Les épidémiologistes relèvent par ailleurs que même si une grande partie des contaminations survient dans le cadre familial, il est important de savoir comment le virus s'est introduit dans la famille. Et c'est là, souvent, que le bât blesse. Il est absolument essentiel, selon les experts, d'identifier les événements de propagation de masse à partir desquels le virus essaime.
"Le Conseil fédéral ne s'est pas trompé"
Interrogé sur la pertinence des mesures prises dimanche dernier par le gouvernement en regard des données sur les lieux de contamination, Alain Berset estime que "le Conseil fédéral ne s'est pas trompé". Les mesures, assure le ministre de la Santé, ne ratent pas leur cible. "La principale mesure - la plus difficile aussi d'ailleurs -, c'est la restriction dans le cadre privé", relève-t-il.
Pour rappel, le gouvernement a réglementé les manifestations privées de plus de 15 personnes, notamment en matière de port du masque. Il s'est cependant refusé à intervenir plus drastiquement dans la vie privée des Suisses, privilégiant une approche fédéraliste qui permet selon lui de tenir compte des situations locales différentes.

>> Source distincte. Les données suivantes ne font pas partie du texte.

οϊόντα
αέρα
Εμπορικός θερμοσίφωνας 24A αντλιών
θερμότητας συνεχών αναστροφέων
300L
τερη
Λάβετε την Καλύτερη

>> Lire : Le Conseil fédéral rend le masque obligatoire dans les espaces publics clos
Le Valais prend ses responsabilités
Nombre d'experts ont néanmoins regretté publiquement la réponse timorée de la Confédération face à l'explosion du nombre de cas. Le Valais, l'un des cantons les plus touchés, est lui allé beaucoup plus loin mercredi, interdisant notamment tout rassemblement de plus de dix personnes. "Le Valais montre qu'on peut prendre des mesures fortes mais aussi proportionnées pour tenter de reprendre le contrôle sur une situation qui est très difficile", a réagi Alain Berset.
>> Lire : Canton par canton, la liste des nouvelles mesures anti-Covid-19
Le ministre de la Santé explique rester en "contact étroit" avec les cantons. A ce titre, il a rencontré jeudi à Berne les directeurs cantonaux de la Santé. Lors de cette réunion, les cantons latins ont plaidé pour un durcissement et une harmonisation des mesures anti-Covid, sur la base du modèle valaisan, afin d'éviter un nouveau confinement. Mais aucune décision n'a été prise lors de cette rencontre.
Reste que le Conseil fédéral prépare déjà la population à un nouveau durcissement au niveau fédéral. Si la hausse exponentielle des contaminations n'est pas stoppée d'ici la semaine prochaine, Alain Berset assure que le gouvernement est prêt à prendre des mesures supplémentaires. Et il cite trois domaines: les établissements publics, les manifestations et les rassemblements de personnes.